Page excerpt:
Content starts

From: Vincenzo Pellegrini
Subject: Re: [Discuss-gnuradio] synchronization throughout flowgraph
Date: Wed, 11 Mar 2009 23:45:28 +0100

Crystal clear.. :-)

thank you Tom

2009/3/11 Tom Rondeau <address@hidden>
On Tue, Mar 10, 2009 at 6:48 AM, Vincenzo Pellegrini <address@hidden> wrote:
> ThanksĀ  Tom,
>
> I had looked at it.
> I still have a question.
>
> It looks to me like the blocks down the line receive data from the upper
> ones and do noting with that data (so the state of block's local variable is
> frozen) but, I mean, there still is data flowing in and out those blocks.
>
> Is this assumption right?
>
> thanks
> again
>
> vincenzo

Yes, data still flows into the blocks. But, we tell the scheduler that
we have consumed all of the incoming data, but we do not produce any
output data unless the signal line has triggered. This, then, drops
the data from the incoming stream. So data can flow all day long and
be ignored until the trigger line goes high.

Tom



>
> 2009/3/9 Tom Rondeau <address@hidden>
>>
>> On Sun, Mar 8, 2009 at 8:20 PM, Vincenzo Pellegrini <address@hidden>
>> wrote:
>> > Hi everybody,
>> > just a very simple question:
>> > is there a clean way in GNURadio to do this
>> >
>> > source-->block1-->block2
>> >
>> > where:
>> > source sends let's say some gr_complex
>> > block 1 looks for some synchro signal within the flow
>> >
>> > block2 does absolutely nothing (i.e. does not process zeors or anything,
>> > simply it is frozen) untill block1 says: "well your frame starts here"

Content ends

Condense the paragraph in the mailing list message that begins "Yes, data still flows into the blocks" into a short bulleted list that keeps its main facts. The items below have no connection to the mailing list message.

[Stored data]
Content starts

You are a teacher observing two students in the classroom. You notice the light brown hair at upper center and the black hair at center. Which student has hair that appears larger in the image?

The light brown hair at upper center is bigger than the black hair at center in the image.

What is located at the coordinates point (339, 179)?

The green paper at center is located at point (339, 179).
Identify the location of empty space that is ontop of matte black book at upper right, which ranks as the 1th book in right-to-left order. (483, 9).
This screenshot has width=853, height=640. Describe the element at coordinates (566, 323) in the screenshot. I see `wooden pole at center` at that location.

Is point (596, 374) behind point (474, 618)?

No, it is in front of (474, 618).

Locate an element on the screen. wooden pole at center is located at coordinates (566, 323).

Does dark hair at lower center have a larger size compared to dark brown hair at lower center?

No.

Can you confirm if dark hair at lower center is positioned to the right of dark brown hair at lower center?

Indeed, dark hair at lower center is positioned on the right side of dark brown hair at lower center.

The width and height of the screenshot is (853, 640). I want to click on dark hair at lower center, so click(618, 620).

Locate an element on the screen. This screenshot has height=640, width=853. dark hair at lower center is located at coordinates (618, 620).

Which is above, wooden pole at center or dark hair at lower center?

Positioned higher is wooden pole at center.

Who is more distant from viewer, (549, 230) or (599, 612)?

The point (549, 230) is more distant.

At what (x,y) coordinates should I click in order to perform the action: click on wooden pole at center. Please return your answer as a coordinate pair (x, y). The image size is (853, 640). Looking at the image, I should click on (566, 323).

Content ends
Content starts

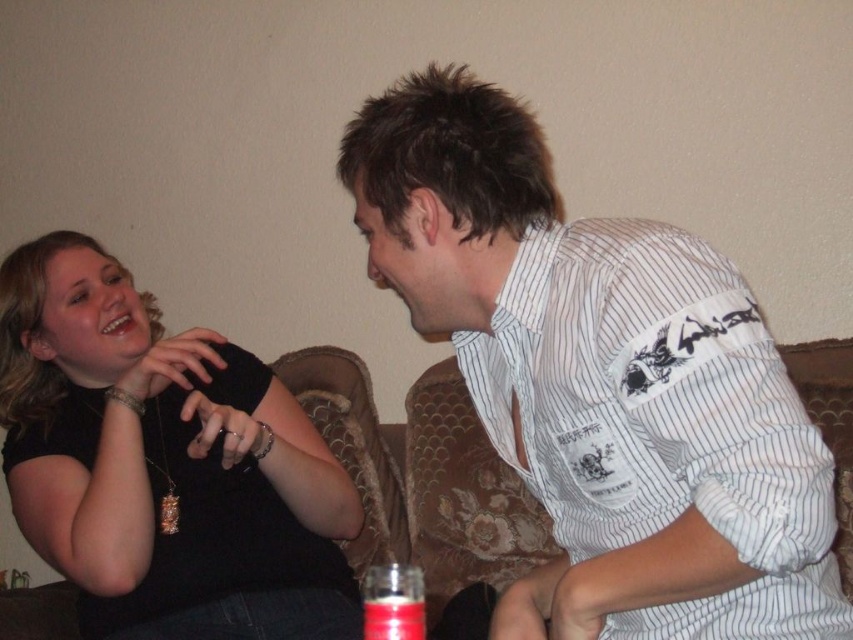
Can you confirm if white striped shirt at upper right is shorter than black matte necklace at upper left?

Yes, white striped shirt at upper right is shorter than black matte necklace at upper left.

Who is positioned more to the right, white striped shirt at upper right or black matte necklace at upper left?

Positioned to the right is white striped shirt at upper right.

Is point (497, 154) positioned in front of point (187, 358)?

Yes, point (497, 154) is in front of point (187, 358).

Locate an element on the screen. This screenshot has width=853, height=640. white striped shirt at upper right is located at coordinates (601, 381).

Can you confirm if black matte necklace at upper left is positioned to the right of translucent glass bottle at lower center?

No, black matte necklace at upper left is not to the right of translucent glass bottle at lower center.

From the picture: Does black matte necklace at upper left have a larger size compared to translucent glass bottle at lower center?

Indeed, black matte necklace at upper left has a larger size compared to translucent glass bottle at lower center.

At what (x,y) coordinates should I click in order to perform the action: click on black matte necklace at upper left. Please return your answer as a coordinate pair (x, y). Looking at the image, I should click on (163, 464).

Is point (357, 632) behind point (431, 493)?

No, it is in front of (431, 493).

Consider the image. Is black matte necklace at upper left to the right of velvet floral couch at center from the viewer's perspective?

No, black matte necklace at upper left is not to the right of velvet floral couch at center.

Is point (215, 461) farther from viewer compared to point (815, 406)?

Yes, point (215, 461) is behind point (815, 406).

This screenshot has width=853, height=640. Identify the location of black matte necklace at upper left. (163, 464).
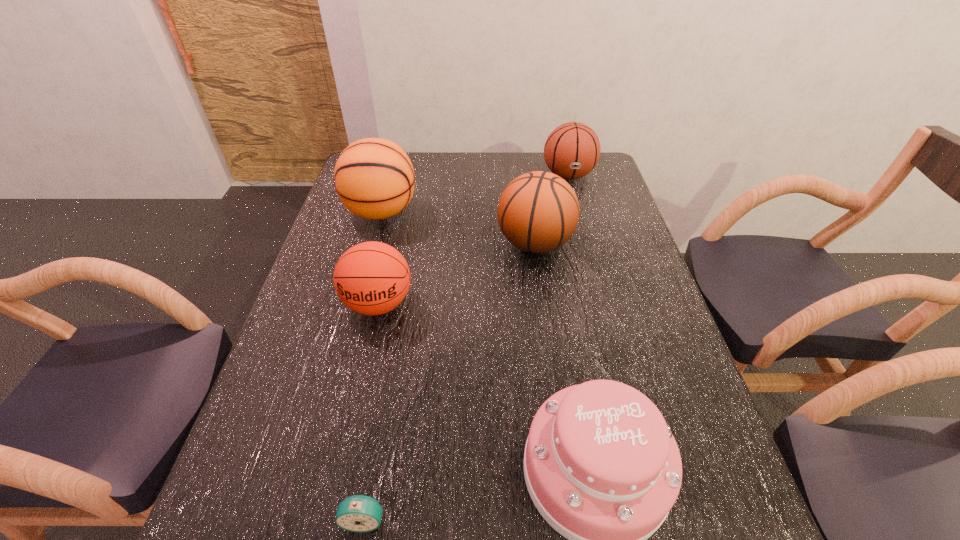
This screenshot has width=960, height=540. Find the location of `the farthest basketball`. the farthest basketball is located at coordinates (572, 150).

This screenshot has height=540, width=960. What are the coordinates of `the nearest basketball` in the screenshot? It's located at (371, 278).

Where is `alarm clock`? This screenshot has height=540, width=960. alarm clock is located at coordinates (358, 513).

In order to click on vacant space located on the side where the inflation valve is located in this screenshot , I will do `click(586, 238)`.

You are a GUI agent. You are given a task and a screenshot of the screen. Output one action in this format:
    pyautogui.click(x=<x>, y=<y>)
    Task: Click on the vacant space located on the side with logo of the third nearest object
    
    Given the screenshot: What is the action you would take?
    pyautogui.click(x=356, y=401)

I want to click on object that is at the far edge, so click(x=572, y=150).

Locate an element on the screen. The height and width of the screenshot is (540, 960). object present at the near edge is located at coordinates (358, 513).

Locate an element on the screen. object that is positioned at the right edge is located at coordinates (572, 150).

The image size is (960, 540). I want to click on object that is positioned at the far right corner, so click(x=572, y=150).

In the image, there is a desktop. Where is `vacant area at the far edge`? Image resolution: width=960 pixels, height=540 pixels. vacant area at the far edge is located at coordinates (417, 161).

Content ends
Content starts

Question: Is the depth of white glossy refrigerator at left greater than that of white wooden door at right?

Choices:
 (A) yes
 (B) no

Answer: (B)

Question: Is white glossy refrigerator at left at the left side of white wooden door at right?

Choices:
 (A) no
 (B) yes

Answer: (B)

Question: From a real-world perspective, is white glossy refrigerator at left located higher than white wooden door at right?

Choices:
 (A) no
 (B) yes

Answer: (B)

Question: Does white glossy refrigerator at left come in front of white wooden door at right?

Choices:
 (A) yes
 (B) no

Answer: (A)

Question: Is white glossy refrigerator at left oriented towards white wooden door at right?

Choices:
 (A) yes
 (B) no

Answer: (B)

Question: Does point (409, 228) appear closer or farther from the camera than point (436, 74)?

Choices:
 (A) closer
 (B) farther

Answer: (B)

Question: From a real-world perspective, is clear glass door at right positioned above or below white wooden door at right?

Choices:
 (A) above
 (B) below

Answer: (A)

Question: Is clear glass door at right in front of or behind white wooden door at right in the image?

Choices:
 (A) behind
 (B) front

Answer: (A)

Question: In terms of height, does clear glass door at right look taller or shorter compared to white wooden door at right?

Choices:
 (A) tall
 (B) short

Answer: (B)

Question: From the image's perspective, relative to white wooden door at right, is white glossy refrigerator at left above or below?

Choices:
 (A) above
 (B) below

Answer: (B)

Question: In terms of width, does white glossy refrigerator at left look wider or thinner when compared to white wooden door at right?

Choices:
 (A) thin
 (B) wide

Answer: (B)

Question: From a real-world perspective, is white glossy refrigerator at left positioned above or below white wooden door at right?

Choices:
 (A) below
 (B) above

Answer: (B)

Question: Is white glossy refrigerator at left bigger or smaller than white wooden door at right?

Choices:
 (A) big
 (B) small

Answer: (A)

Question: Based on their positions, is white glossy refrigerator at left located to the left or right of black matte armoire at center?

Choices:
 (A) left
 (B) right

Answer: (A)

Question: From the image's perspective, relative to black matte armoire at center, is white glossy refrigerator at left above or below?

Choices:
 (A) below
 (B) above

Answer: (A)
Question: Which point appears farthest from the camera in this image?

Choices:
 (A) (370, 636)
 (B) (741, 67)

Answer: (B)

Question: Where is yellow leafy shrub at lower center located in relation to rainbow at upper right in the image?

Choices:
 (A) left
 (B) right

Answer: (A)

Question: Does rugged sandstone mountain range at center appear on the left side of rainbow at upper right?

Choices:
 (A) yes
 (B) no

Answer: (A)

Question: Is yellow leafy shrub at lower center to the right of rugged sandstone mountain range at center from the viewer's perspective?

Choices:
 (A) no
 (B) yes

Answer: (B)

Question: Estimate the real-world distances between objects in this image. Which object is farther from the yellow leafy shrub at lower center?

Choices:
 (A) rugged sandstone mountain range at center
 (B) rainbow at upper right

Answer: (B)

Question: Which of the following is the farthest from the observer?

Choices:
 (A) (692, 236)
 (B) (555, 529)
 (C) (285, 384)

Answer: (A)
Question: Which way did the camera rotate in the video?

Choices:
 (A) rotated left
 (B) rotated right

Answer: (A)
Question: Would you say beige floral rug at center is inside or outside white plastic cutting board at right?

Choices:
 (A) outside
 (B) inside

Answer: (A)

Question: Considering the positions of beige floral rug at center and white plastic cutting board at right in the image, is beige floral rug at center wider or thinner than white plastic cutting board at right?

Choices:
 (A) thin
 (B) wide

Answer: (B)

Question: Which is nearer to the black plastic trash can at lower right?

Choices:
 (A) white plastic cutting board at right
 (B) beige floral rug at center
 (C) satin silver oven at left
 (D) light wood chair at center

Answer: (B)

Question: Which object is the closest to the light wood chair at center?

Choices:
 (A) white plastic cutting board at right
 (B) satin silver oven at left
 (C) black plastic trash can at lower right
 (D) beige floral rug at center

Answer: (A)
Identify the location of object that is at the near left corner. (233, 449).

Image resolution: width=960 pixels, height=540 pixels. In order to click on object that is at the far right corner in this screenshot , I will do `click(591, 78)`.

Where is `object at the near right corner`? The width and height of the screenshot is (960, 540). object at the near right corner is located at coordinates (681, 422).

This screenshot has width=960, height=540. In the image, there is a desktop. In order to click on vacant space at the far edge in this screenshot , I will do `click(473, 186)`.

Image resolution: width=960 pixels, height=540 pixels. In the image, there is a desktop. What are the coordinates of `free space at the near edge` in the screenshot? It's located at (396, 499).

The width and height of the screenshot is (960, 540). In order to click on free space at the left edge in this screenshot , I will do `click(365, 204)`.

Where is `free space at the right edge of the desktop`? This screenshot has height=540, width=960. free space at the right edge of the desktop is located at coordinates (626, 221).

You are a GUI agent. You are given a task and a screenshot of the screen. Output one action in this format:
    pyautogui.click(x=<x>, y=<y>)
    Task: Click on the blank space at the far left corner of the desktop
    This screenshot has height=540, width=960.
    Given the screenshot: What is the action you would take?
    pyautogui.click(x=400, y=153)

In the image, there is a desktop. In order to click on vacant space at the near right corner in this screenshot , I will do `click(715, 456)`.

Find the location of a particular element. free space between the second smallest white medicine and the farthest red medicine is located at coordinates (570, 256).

Content ends

Output of the task:
- Data still flows into the blocks.
- The scheduler is told that all incoming data has been consumed.
- No output is produced until the signal line triggers, so the incoming data is dropped.
- Data can keep flowing and be ignored until the trigger line goes high.